Given entries
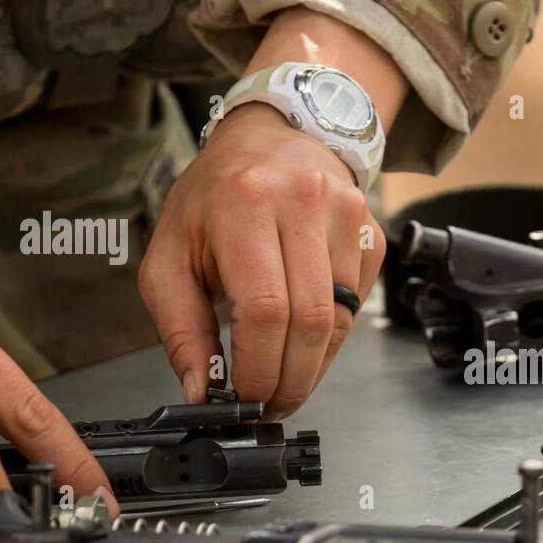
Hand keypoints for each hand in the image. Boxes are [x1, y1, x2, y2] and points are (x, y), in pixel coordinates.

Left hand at [139, 103, 384, 419]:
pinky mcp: (372, 235)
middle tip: (269, 404)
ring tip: (284, 381)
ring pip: (340, 321)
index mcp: (245, 204)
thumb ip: (180, 328)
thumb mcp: (170, 255)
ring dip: (312, 366)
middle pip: (310, 321)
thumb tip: (202, 391)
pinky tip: (303, 339)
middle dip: (290, 379)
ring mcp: (348, 216)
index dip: (260, 368)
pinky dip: (330, 339)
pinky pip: (357, 307)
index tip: (246, 399)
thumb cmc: (215, 198)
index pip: (265, 309)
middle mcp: (304, 202)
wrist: (273, 138)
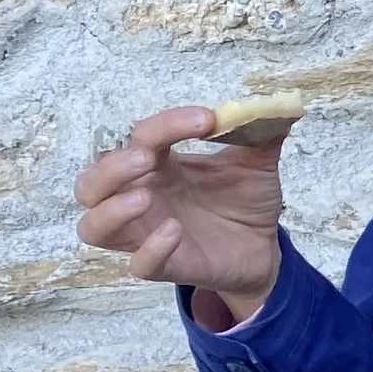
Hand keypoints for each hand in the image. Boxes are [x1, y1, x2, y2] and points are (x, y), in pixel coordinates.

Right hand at [75, 108, 284, 325]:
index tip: (208, 120)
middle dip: (110, 168)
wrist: (264, 249)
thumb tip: (282, 105)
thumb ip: (262, 135)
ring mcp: (146, 234)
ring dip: (110, 210)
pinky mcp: (165, 266)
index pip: (142, 137)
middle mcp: (142, 197)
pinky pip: (139, 264)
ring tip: (143, 198)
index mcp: (158, 166)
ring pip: (93, 226)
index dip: (168, 124)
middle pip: (91, 184)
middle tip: (146, 158)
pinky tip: (174, 231)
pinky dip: (150, 249)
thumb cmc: (244, 203)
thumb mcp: (257, 165)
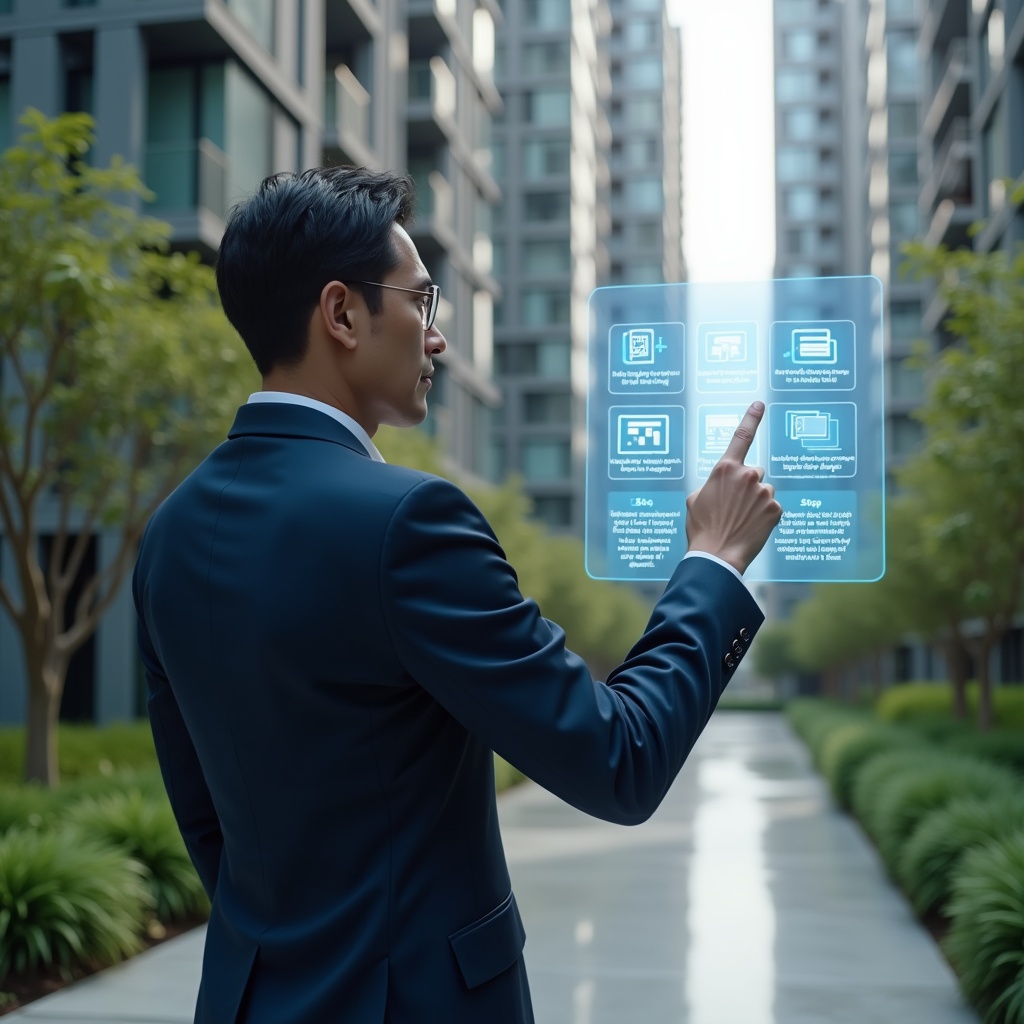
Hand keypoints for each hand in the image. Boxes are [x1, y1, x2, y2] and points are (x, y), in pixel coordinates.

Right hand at [685, 402, 781, 574]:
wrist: (717, 555)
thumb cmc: (701, 528)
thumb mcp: (695, 500)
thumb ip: (712, 484)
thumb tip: (723, 485)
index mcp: (724, 469)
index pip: (741, 437)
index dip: (751, 418)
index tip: (760, 404)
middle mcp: (747, 475)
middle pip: (754, 472)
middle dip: (747, 485)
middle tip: (734, 506)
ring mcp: (763, 492)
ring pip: (763, 491)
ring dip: (756, 501)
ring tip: (741, 520)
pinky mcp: (775, 508)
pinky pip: (772, 507)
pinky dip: (764, 516)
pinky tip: (751, 527)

Task requirements
Exactly as written, repeat the lines from the beginning of the entries up to and including the line with "index mcp: (724, 469)", but not the pictures.

Solution for this problem
Hand keypoints for each hand in the image. Boxes are [x1, y1, x2, y2] and points are (x, y), in pixel coordinates.

Left hand at [139, 103, 384, 419]:
pinky mcp: (372, 235)
middle tip: (269, 404)
ring tip: (284, 381)
ring pip: (340, 321)
index mcp: (245, 204)
thumb ip: (180, 328)
thumb mcp: (170, 255)
ring dip: (312, 366)
middle pip: (310, 321)
thumb tip: (202, 391)
pinky tip: (303, 339)
middle dip: (290, 379)
ring mcp: (348, 216)
index dip: (260, 368)
pinky dip: (330, 339)
pinky pip: (357, 307)
index tip: (246, 399)
thumb cmc: (215, 198)
index pip: (265, 309)
middle mcp: (304, 202)
wrist: (273, 138)
Hand keypoints for each hand in the image. Boxes are [x1, y1, x2, y2] and points are (x, y), in pixel coordinates.

Right hand at [75, 108, 284, 325]:
index tip: (208, 120)
middle dip: (110, 168)
wrist: (264, 249)
thumb tip: (282, 105)
thumb ip: (262, 135)
ring mcp: (146, 234)
ring dip: (110, 210)
pinky mcp: (165, 266)
index pip: (142, 137)
middle mcp: (142, 197)
pinky pip: (139, 264)
ring tip: (143, 198)
index mcp: (158, 166)
ring pip: (93, 226)
index dip: (168, 124)
middle pip: (91, 184)
middle tip: (146, 158)
pinky tip: (174, 231)
pinky dip: (150, 249)
thumb cmc: (244, 203)
thumb mcp: (257, 165)
Hand keypoints for each hand in the image. Boxes are [x1, y1, x2, y2] and points are (x, y), in pixel coordinates.

Right hand at [685, 402, 781, 574]:
wrist: (717, 555)
thumb cmc: (701, 528)
thumb mcp: (695, 500)
thumb ip: (712, 484)
thumb tip: (723, 485)
index mcp: (724, 469)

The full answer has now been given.